Telepresence Robot

Telepresence robot build details

Telepresence has been around for a while, with telerobotics only recently coming into commercial applications.  This is ArchReactor's effort at a DIY Telepresence bot build from easily, and cheaply, obtainable materials, such as an Arduino, an unused PC and webcam, and various other spare parts.
The starting point of the robot is a power wheelchair base obtained from craigslist.  The original plan was to tap into the chair's own controller, but this proved quite complex, and in trying the controller was damaged. A replacement controller was rather expensive, so we opted to instead get a common motor controller to directly drive the motors.  
The basic process is this:
  • Strip the wheelchair to its basics.
  • Remove the electric brakes from the motors (more on this later)
  • Re-wire the 2 12V batteries from serial (24V) to paralell (12V) to increase runtime.
  • Add a "pole" to bring the monitor and webcam up to standing eye level.
  • Add supporting electronics.
  • Write software.
We were able to separate the seat mount from the seat and re-use that for the monitor pole.  This also allows easy removal of the pole for transport.  
The brakes were a minor challenge, they work opposite from bike or car brakes in that they are applied by default with a strong spring and use a strong electromagnet to release them.  This is needed in a device made to carry 300lbs so that it won't roll down a hill if the battery dies while it's being used.  We're not putting a lot of weight on the base so the motor gearing is plenty to keep it from rolling, and the brakes use a lot of power, which we'll need to run a PC and monitor.  Guides for accessing the brakes are available on-line for most wheel chairs, and the design of ours allowed simply removing them and reassembling the gearbox.

The Pictures

View album on Imgur

The parts

Here's the parts we used.  Most of this is substitutable for equivalents or more appropriate parts for your build. See photos at end of this page.

  • Pronto wheelchair
  • Sabertooth 2x25 motor controller
  • Arduino Mega (an Uno will also work with the current code)
  • ITead Sensor shield (a proto shield would work fine)
  • several high power plugs salvaged from power backup batteries (such as APC UPS)
  • a common light switch and box for a motor power "kill switch"
  • an AMD E-series powered NetTop media PC.
  • a 15" LCD
  • length of iron pipe threaded on both ends with "floor plates" for mounting
  • 12VDC to 120VAC power inverter to run the PC
  • Wifi-N router (the Nettop's wifi was found unreliable, and this also allows us to demo when no internet is available.
  • IR receiver and remote salvaged from a non-functional digital picture frame
  • "power bus" terminal strip
  • keyboard mounting tray
Build is fairly straightforward, mount to look like the robot you want, and wire as per best practices and motor controler instructions.  Our is designed so that th pole, and PC and monitor and kill switch, easily unplug to separate from the base.  The kill switch unplugging means that the motors cannot accidentally be energized durring transport.  The motor electronics also easy unplug so that the motors or the controller can easily be remove for maintaince and debugging.

> Your instructions
Write the next part of the telepresence robot build write-up, picking up after its last sentence. The rows after this point have nothing to do with the telepresence robot build write-up.

> Recorded information
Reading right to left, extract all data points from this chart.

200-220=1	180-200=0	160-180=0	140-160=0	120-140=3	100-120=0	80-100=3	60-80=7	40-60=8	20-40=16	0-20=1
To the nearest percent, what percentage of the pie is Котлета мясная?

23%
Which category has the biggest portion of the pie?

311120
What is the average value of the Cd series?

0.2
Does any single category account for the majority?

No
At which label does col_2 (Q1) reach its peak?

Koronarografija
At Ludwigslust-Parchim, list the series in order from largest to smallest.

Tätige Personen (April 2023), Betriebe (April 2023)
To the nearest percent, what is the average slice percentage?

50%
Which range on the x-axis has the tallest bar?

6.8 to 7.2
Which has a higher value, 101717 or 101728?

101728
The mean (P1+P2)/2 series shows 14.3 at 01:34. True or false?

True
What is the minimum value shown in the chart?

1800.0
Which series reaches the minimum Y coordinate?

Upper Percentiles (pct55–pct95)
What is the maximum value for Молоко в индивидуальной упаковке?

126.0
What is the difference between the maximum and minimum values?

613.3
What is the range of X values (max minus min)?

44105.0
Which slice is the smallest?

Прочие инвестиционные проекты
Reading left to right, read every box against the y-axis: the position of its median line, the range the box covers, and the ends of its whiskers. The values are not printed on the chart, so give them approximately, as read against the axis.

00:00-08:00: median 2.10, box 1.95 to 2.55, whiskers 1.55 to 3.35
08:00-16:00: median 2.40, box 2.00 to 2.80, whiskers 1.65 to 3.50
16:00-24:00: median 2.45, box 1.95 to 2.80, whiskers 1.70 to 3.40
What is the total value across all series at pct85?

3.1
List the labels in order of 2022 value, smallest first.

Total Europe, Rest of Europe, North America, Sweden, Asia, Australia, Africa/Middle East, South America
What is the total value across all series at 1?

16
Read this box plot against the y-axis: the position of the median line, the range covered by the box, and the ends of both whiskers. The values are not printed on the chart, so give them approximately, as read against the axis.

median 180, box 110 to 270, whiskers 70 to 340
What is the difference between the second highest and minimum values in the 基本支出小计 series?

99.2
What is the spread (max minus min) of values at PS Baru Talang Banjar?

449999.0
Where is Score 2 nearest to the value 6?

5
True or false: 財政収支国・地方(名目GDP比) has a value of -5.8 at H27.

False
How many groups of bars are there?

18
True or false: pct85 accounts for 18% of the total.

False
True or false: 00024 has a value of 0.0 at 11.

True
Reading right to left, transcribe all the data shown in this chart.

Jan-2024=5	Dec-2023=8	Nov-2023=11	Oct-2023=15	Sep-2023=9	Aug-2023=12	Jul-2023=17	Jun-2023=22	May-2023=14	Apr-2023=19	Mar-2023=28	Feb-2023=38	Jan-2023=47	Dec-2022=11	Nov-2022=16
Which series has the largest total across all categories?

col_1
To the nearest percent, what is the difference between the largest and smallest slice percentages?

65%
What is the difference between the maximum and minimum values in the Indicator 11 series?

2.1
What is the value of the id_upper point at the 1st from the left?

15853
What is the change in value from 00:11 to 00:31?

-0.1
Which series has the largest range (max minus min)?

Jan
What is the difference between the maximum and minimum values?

> Task output
Notes: The AMD E-series is just barely sufficient for the task.  A laptop would simplify the design and lower the power profile for better runtimes, we did not have one on-hand.

The Software

The system use WebRTC so that no special software or client plugin is needed, just a new enough Chrome or Firefox browser, including Chrome for Android. 
Basic design is this:
  • Server component in Node.js that handles commands to the Arduino via USB and negotiates WebRTC connections using
  • Web interface using JQuery to handle robot driving control
The Node server only brokers the WebRTC connections, so it's fairly lightweight (keep this in mind for later).  The WebRTC standard implemented in the browers talks directly to each other, so it's not difficult to make go on a LAN, but getting it to work behind firewalls requires something called an ICE server.  Our current code does not use an ICE server and so only works on LANs, which is OK for now as we demonstrate the technology and improve drivability.  It's actually quite difficult to remotely drive it now, and the wheelchair base is powerful enough to hurt someone if things go wrong.
The Node and browser code is heavily based on the WebRTC Codelab walkthrough.  Additional messaging channels and serial IO code were added to drive the robot.
Our current code, and installation instructions, are available at ArchReactor's GitHub page.  It's been tested on Windows 8.1 x64 and Ubuntu Linux 14.04 x86. Please use the github "issues" features to report any problems.  UPDATE:  As of 5/12/2015 rRaspberryPi is also tested for the Node server only.  Raspbians Node is too old, and the latest Node is too new.  A manual install of Node 0.10.16 is the only version verified to work due to ARM compatability with the Serialport module.

The Future

Performance and power use are both issues.  Since the node server doesn't use a lot of resources the plan is to use a small linux system, such as Raspberry PI or Intel Edison, for the server and robot control (possibly removing the Arduino too), then use an Android tablet for the "head".  This would also make it easier to add a pan and tilt mechanism to the head so it can look around without driving.  Being able to look down and see the wheels will make remote driving a lot easier and less risky.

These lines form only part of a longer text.